§ PROBLEM SET
a – Print the section of the Java graph post below, starting at "public Graph(Edge[] edges)" and ending at "(to and from)".
b – According to the Java graph post below, which two variables were added to Graph.java so it can be told which path is wanted?

§ GIVEN TEXT
□ □ □ □ □ □ □
How do I collect the indexes of nodes in the path ArrayList?

I just can't come up with the solution on a level that I am not even positive this code could do what I want. I only have intuition on my side and little time.

What I tried:

  • Adding the nextNode value to the list then removing it if it was not a shorter distance.
  • Adding the neighbourIndex to the list then removing it if it was not a shorter distance.
  • I made a Path.java with ArrayList but that was went nowhere (it was a class with a public variable named path) but it went nowhere.

Main.java:

public class Main {
  public static void main(String[] args) {
    Edge[] edges = {
      new Edge(0, 2, 1), new Edge(0, 3, 4), new Edge(0, 4, 2),
      new Edge(0, 1, 3), new Edge(1, 3, 2), new Edge(1, 4, 3),
      new Edge(1, 5, 1), new Edge(2, 4, 1), new Edge(3, 5, 4),
      new Edge(4, 5, 2), new Edge(4, 6, 7), new Edge(4, 7, 2),
      new Edge(5, 6, 4), new Edge(6, 7, 5)
    };
    Graph g = new Graph(edges);
    g.calculateShortestDistances(4,6);
    g.printResult(); // let's try it !

    System.out.println(g.path);
  }
}

Graph.java:

This is the Graph.java file. Here I added a sAt and eAt variable, so I can tell it what path I am after. Also I created a public path ArrayList, where I intend to collect the path.

import java.util.ArrayList;
// now we must create graph object and implement dijkstra algorithm
public class Graph {
  private Node[] nodes;
  private int noOfNodes;
  private Edge[] edges;
  private int noOfEdges;

  private int sAt;
  private int eAt;

  public ArrayList<Integer> path = new ArrayList<>();

  public Graph(Edge[] edges) {
    this.edges = edges;
    // create all nodes ready to be updated with the edges
    this.noOfNodes = calculateNoOfNodes(edges);
    this.nodes = new Node[this.noOfNodes];
    for (int n = 0; n < this.noOfNodes; n++) {
      this.nodes[n] = new Node();
    }
    // add all the edges to the nodes, each edge added to two nodes (to and from)
□ □ □ □ □ □ □
§ GIVEN DATA
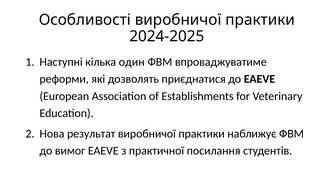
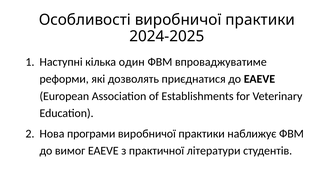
результат: результат -> програми
посилання: посилання -> літератури
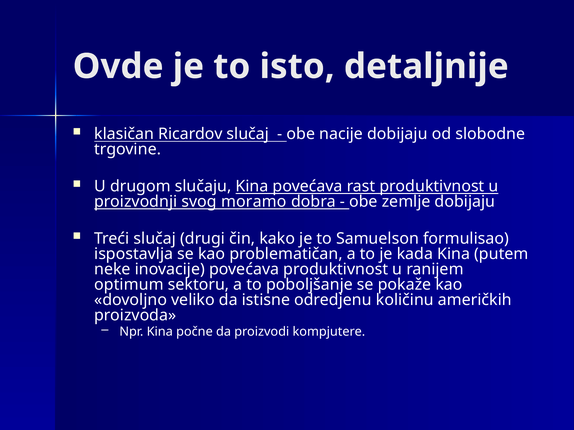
□ □ □ □ □ □ □
§ ANSWERS TO THE PROBLEMS
a –
public Graph(Edge[] edges) {
    this.edges = edges;
    // create all nodes ready to be updated with the edges
    this.noOfNodes = calculateNoOfNodes(edges);
    this.nodes = new Node[this.noOfNodes];
    for (int n = 0; n < this.noOfNodes; n++) {
      this.nodes[n] = new Node();
    }
    // add all the edges to the nodes, each edge added to two nodes (to and from)

b – The variables sAt and eAt.